Donald Trump méprise l’ordre mondial bâti autour de l’organisation des Nations unies et ses institutions. Il dénonce le droit des peuples colonisés à l’indépendance et prône l’occupation. Il ne défend plus les droits de l’homme et les valeurs démocratiques. Il affiche même un faible pour les guerres, la colonisation, l’expansion, les massacres et les génocides, surtout dans la Palestine occupée.
Il est parfois des moments, dans le film horrible d’une actualité qui s’emballe, sur lesquels il faut s’arrêter pour renouer la chaîne brisée des temps, réactualiser, parachever le passé par un retour aux sources, puis zoomer pour séparer les séquences. Avec un peu de chance peut alors apparaître, à travers le nuage brumeux de l’hégémonisme, une sorte de canalisation de charniers avec des millions de victimes depuis les Romains, les conquérants, les croisés et les colonisateurs, jusqu’aux nazis, fascistes et sionistes.
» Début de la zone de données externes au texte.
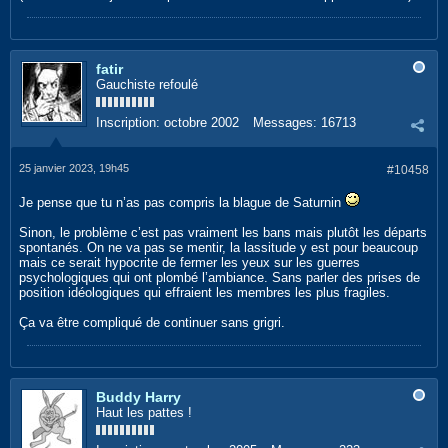
fatir
Gauchiste refoulé
Inscription:
octobre 2002
Messages:
16713
25 janvier 2023, 19h45
#10458
Je pense que tu n’as pas compris la blague de Saturnin
Sinon, le problème c’est pas vraiment les bans mais plutôt les départs
spontanés. On ne va pas se mentir, la lassitude y est pour beaucoup
mais ce serait hypocrite de fermer les yeux sur les guerres
psychologiques qui ont plombé l’ambiance. Sans parler des prises de
position idéologiques qui effraient les membres les plus fragiles.
Ça va être compliqué de continuer sans grigri.
Buddy Harry
Haut les pattes !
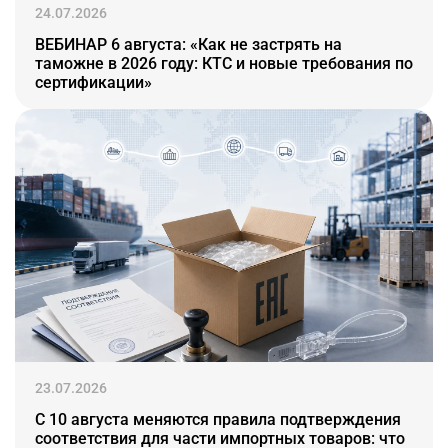
24.07.2026
ВЕБИНАР 6 августа: «Как не застрять на
таможне в 2026 году: КТС и новые требования по
сертификации»
23.07.2026
С 10 августа меняются правила подтверждения
соответствия для части импортных товаров: что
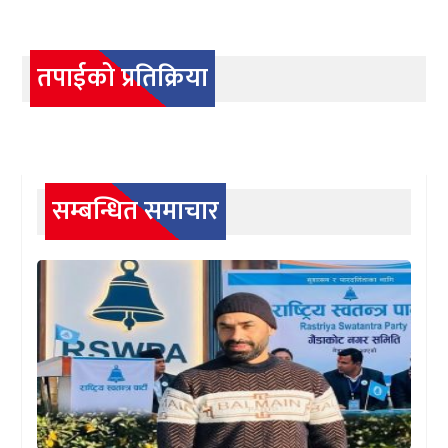
तपाईको प्रतिक्रिया
सम्बन्धित समाचार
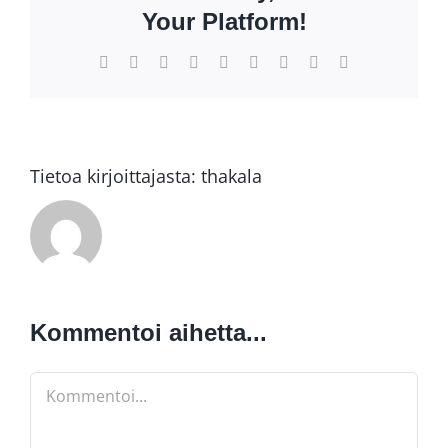
Your Platform!
Facebook
X
Reddit
LinkedIn
WhatsApp
Tumblr
Pinterest
Vk
Sähköposti
Tietoa kirjoittajasta:
thakala
Kommentoi aihetta...
Kommentti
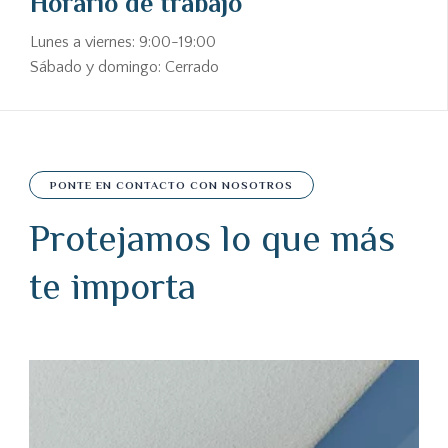
Horario de trabajo
Lunes a viernes: 9:00-19:00
Sábado y domingo: Cerrado
PONTE EN CONTACTO CON NOSOTROS
Protejamos lo que más
te importa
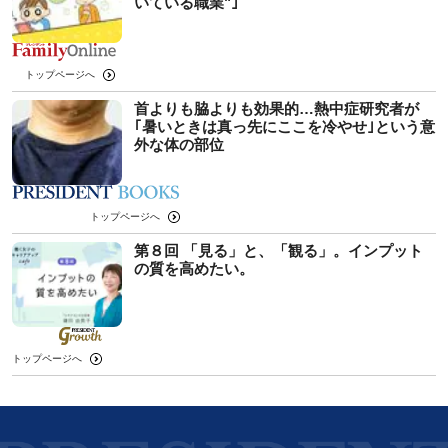
いている職業"｣
トップページへ
首よりも脇よりも効果的…熱中症研究者が
｢暑いときは真っ先にここを冷やせ｣という意
外な体の部位
トップページへ
第８回 「見る」と、「観る」。インプット
の質を高めたい。
トップページへ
Après cet aperçu effrayant d’un monde aveugle, dans lequel guerres de colonisation et luttes d’indépendance se contrebalancent sauvagement, il ne fait plus de doute qu’il existe un lien entre les ambitions personnelles des tyrans, même en démocratie, et l’endossement de ce type de théorie colonialiste. Ils paraissent constituer le catalyseur idéal du passage à la guerre, car ils offrent un récit qui permet à la fois de justifier cette guerre par le «droit de se défendre» et de suggérer qu’il n’y a pas d’autres moyens, étant donné l’existence des forces hostiles, que de recourir à des actions guerrières.
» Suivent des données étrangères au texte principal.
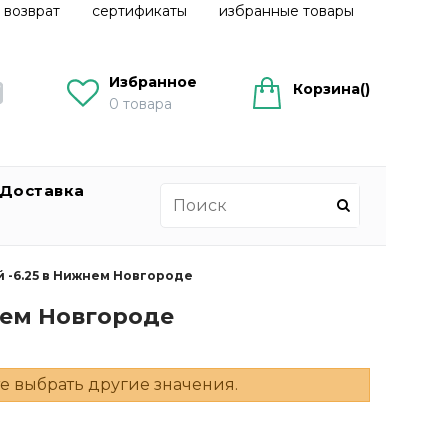
 возврат
сертификаты
избранные товары
Избранное
Корзина(
)
0
товара
Доставка
 -6.25 в Нижнем Новгороде
нем Новгороде
е выбрать другие значения.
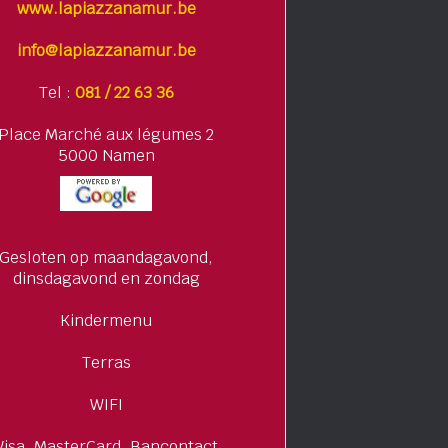
www.lapiazzanamur.be
info@lapiazzanamur.be
Tel :
081 / 22 63 36
Place Marché aux légumes 2
5000 Namen
Gesloten op maandagavond,
dinsdagavond en zondag
Kindermenu
Terras
WIFI
Visa, MasterCard, Bancontact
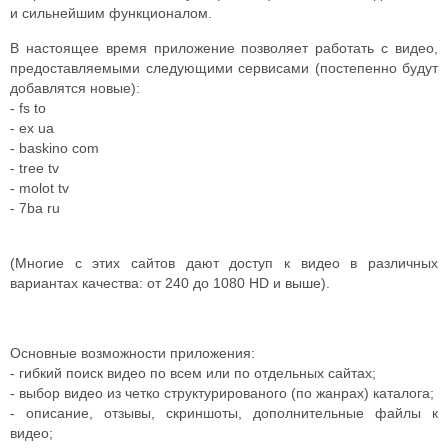
и сильнейшим функционалом.
В настоящее время приложение позволяет работать с видео,
предоставляемыми следующими сервисами (постепенно будут
добавлятся новые):
- fs to
- ex ua
- baskino com
- tree tv
- molot tv
- 7ba ru
(Многие с этих сайтов дают доступ к видео в различных
вариантах качества: от 240 до 1080 HD и выше).
Основные возможности приложения:
- гибкий поиск видео по всем или по отдельных сайтах;
- выбор видео из четко структурированого (по жанрах) каталога;
- описание, отзывы, скриншоты, дополнительные файлы к
видео;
Enfin, n’oublions pas le ressort de tout cela : la folie de grandeur qui enrôle de force tous ceux qui se prenaient pour «seul maître après Dieu» dans un faux combat, leur déniant tout libre arbitre.
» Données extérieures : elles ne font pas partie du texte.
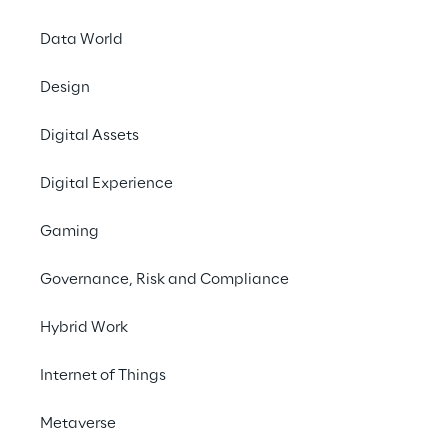
Data World
Design
Praça
Digital Assets
Novos canais oferecem diferentes propostas de 
“M
Digital Experience
valor: entrega, experiência, recomendações
pen
Gaming
Governance, Risk and Compliance
Hybrid Work
Internet of Things
Metaverse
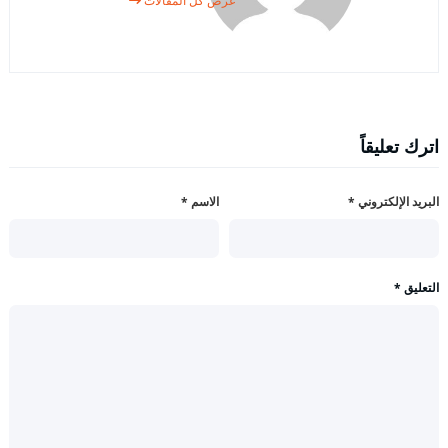
عرض كل المقالات
اترك تعليقاً
البريد الإلكتروني
*
الاسم
*
التعليق
*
Ce n’est pas nouveau, mais cela surprend chaque fois.
L’histoire retiendra de l’actuel président de la première puissance mondiale qu’il a torpillé l’ordre international établi par son pays au lendemain de la défaite d’Adolf Hitler, puni par là où il a péché. Il aura été le fossoyeur de la «Pax Americana», un ensemble d’institutions, de normes et de valeurs qui devaient assurer un minimum de règles entre les nations.
Les connaisseurs, même parmi les plus conservateurs des Américains, agitent le spectre d’un débordement majeur imminent. Même si on ne peut être complètement d’accord avec eux quand ils minimisent la capacité des autres puissances à éviter un éventuel désordre général, on ne peut, connaissant la complaisance, voire l’aveuglement de l’Europe envers Hitler et les nazis avant 1939, que s’incliner devant leurs analyses éblouissantes sur ce qui est en train d’arriver.